Getting closer… Castle Windsor 3 RC 1

Few weeks later than orig­i­nally expected but here it is – Cas­tle Wind­sor 3.0 (along with its facil­i­ties and Castle.Core) achieved release can­di­date status.

There is one major new fea­ture in this release: reg­is­tra­tion API gained abil­ity to spec­ify prop­er­ties to ignore/require. There are some sce­nar­ios where that’s use­ful, for exam­ple where inte­grat­ing with some 3rd party frame­work that forces you to inherit from a base class which exposes its depen­den­cies as prop­er­ties. Cre­at­ing pass-through con­struc­tors for each inher­ited class can be mun­dane. In those cases you can sim­ply mark those base class prop­er­ties as required, in which case Wind­sor will not allow them to be resolved unless all base prop­erty depen­den­cies are sat­is­fied.
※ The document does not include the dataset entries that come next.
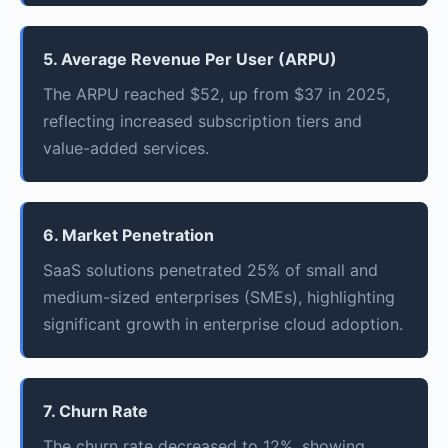
5. Average Revenue Per User (ARPU)
The ARPU reached $52, up from $37 in 2025,
reflecting increased subscription tiers and
value-added services.
6. Market Penetration
SaaS solutions penetrated 25% of small and
medium-sized enterprises (SMEs), highlighting
significant growth in enterprise cloud adoption.
7. Churn Rate
The churn rate decreased to 12%, showing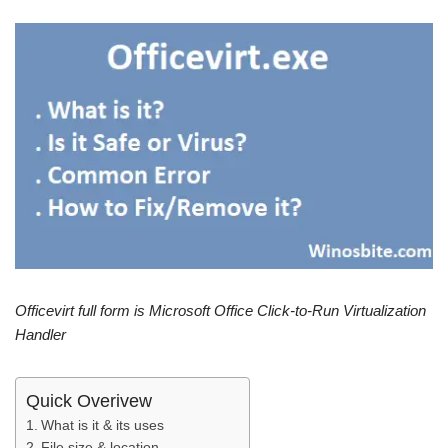
Officevirt full form is Microsoft Office Click-to-Run Virtualization
Handler
Quick Overivew
What is it & its uses
File size & location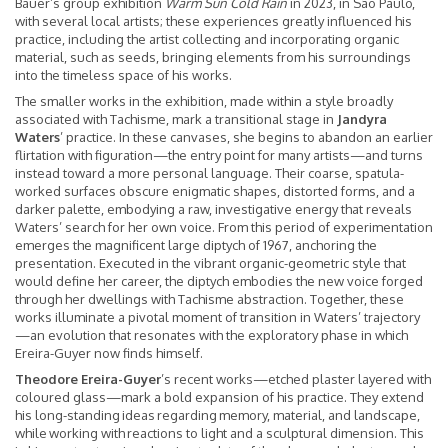
Bauer’s group exhibition
Warm Sun Cold Rain
in 2023, in São Paulo,
with several local artists; these experiences greatly influenced his
practice, including the artist collecting and incorporating organic
material, such as seeds, bringing elements from his surroundings
into the timeless space of his works.
The smaller works in the exhibition, made within a style broadly
associated with Tachisme, mark a transitional stage in
Jandyra
Waters
’ practice. In these canvases, she begins to abandon an earlier
flirtation with figuration—the entry point for many artists—and turns
instead toward a more personal language. Their coarse, spatula-
worked surfaces obscure enigmatic shapes, distorted forms, and a
darker palette, embodying a raw, investigative energy that reveals
Waters’ search for her own voice. From this period of experimentation
emerges the magnificent large diptych of 1967, anchoring the
presentation. Executed in the vibrant organic-geometric style that
would define her career, the diptych embodies the new voice forged
through her dwellings with Tachisme abstraction. Together, these
works illuminate a pivotal moment of transition in Waters’ trajectory
—an evolution that resonates with the exploratory phase in which
Ereira-Guyer now finds himself.
Theodore Ereira-Guyer
’s recent works—etched plaster layered with
coloured glass—mark a bold expansion of his practice. They extend
his long-standing ideas
regarding memory, material, and landscape,
while working with reactions to light and a sculptural dimension. This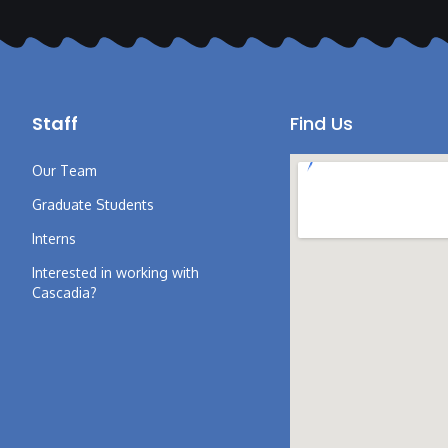
Staff
Find Us
Our Team
Graduate Students
Interns
Interested in working with
Cascadia?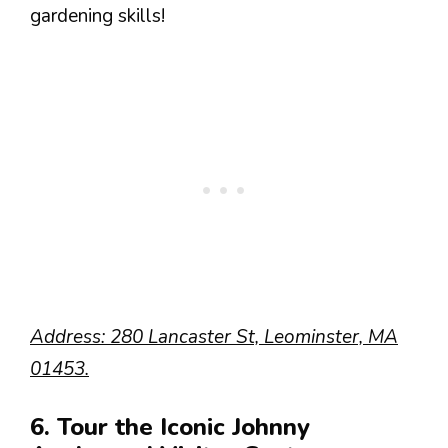
gardening skills!
Address: 280 Lancaster St, Leominster, MA
01453.
6. Tour the Iconic Johnny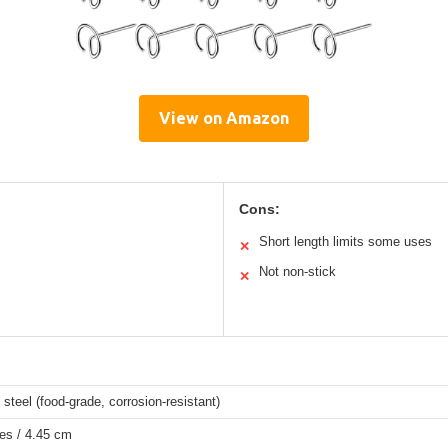
View on Amazon
Cons:
Short length limits some uses
✕
Not non-stick
✕
 steel (food-grade, corrosion-resistant)
es / 4.45 cm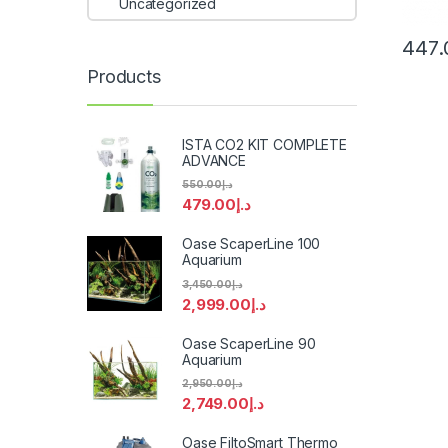
Uncategorized
447.
Products
ISTA CO2 KIT COMPLETE
ADVANCE
550.00
د.إ
479.00
د.إ
Oase ScaperLine 100
Aquarium
3,450.00
د.إ
2,999.00
د.إ
Oase ScaperLine 90
Aquarium
2,950.00
د.إ
2,749.00
د.إ
Oase FiltoSmart Thermo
Prop­er­ty­Fil­ter enum sup­ports sev­eral other most com­mon sce­nar­ios, and for advanced cases there’s an over­load that gives you more control.

Container.Register(
    Classes.FromThisAssembly()
        .BasedOn<ICommon>()
        .Configure(c => c.Properties(PropertyFilter.RequireBase)));

To address per­for­mance hit at startup Wind­sor no longer enables per­for­mance coun­ters by default. Now, you have to do it explicitly:

var container = new WindsorContainer();
var diagnostic = LifecycledComponentsReleasePolicy.GetTrackedComponentsDiagnostic(container.Kernel);
var counter = LifecycledComponentsReleasePolicy.GetTrackedComponentsPerformanceCounter(new PerformanceMetricsFactory());
container.Kernel.ReleasePolicy = new LifecycledComponentsReleasePolicy(diagnostic, counter);

Full changelog is included in the pack­ages. Please, if pos­si­ble, take the time to upgrade to this ver­sion and if you find any issues report them so that the final release is rock solid. If no major issues are found, the final release will be pub­lished in two weeks.

The bina­ries are avail­able on Nuget right now, and soon on our web­site.